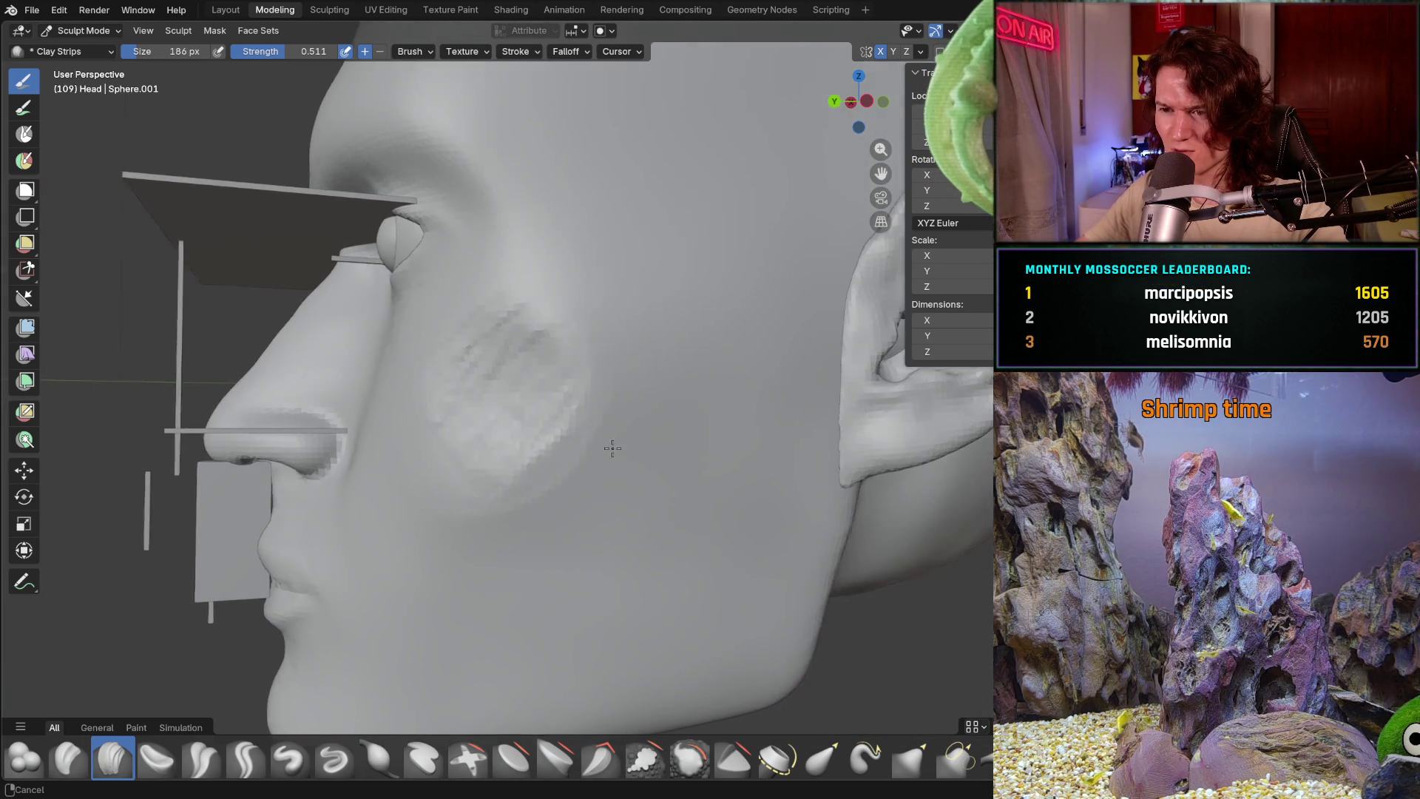
{"action": "mouse_move", "coordinate": [423, 486]}
{"action": "left_mouse_down"}
{"action": "mouse_move", "coordinate": [533, 413]}
{"action": "mouse_move", "coordinate": [544, 477]}
{"action": "mouse_move", "coordinate": [488, 305]}
{"action": "mouse_move", "coordinate": [522, 411]}
{"action": "mouse_move", "coordinate": [523, 528]}
{"action": "mouse_move", "coordinate": [556, 397]}
{"action": "left_mouse_up"}
{"action": "mouse_move", "coordinate": [555, 396]}
{"action": "middle_mouse_down"}
{"action": "mouse_move", "coordinate": [428, 508]}
{"action": "mouse_move", "coordinate": [597, 495]}
{"action": "middle_mouse_up"}
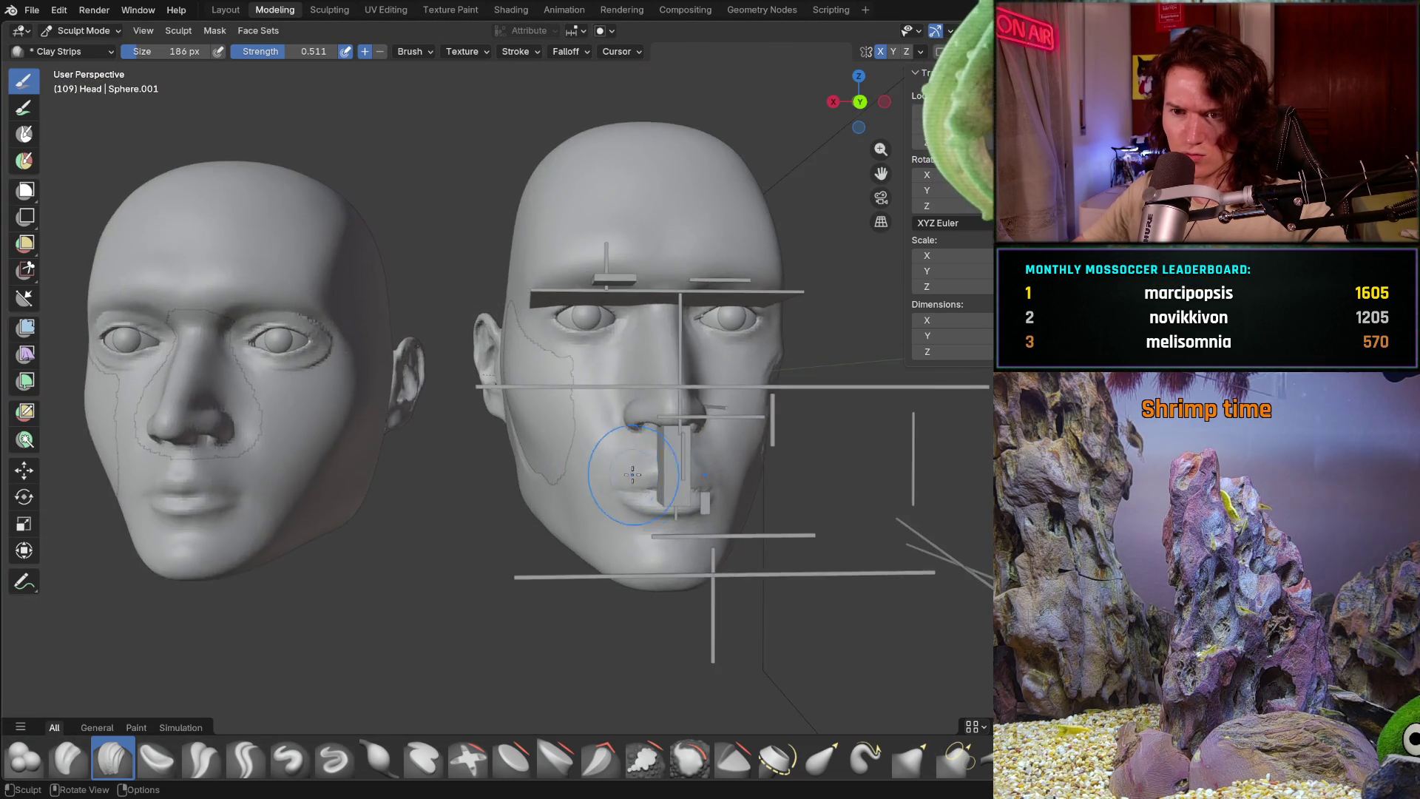
{"action": "mouse_move", "coordinate": [661, 478]}
{"action": "middle_mouse_down"}
{"action": "mouse_move", "coordinate": [455, 513]}
{"action": "mouse_move", "coordinate": [627, 440]}
{"action": "mouse_move", "coordinate": [431, 507]}
{"action": "middle_mouse_up"}
{"action": "scroll", "coordinate": [627, 441], "scroll_direction": "up", "scroll_amount": 5}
- - -
_Task item_
Write out the entries again word for word. Do not include the pictures.

_Exercise result_
{"action": "mouse_move", "coordinate": [423, 486]}
{"action": "left_mouse_down"}
{"action": "mouse_move", "coordinate": [533, 413]}
{"action": "mouse_move", "coordinate": [544, 477]}
{"action": "mouse_move", "coordinate": [488, 305]}
{"action": "mouse_move", "coordinate": [522, 411]}
{"action": "mouse_move", "coordinate": [523, 528]}
{"action": "mouse_move", "coordinate": [556, 397]}
{"action": "left_mouse_up"}
{"action": "mouse_move", "coordinate": [555, 396]}
{"action": "middle_mouse_down"}
{"action": "mouse_move", "coordinate": [428, 508]}
{"action": "mouse_move", "coordinate": [597, 495]}
{"action": "middle_mouse_up"}
{"action": "mouse_move", "coordinate": [661, 478]}
{"action": "middle_mouse_down"}
{"action": "mouse_move", "coordinate": [455, 513]}
{"action": "mouse_move", "coordinate": [627, 440]}
{"action": "mouse_move", "coordinate": [431, 507]}
{"action": "middle_mouse_up"}
{"action": "scroll", "coordinate": [627, 441], "scroll_direction": "up", "scroll_amount": 5}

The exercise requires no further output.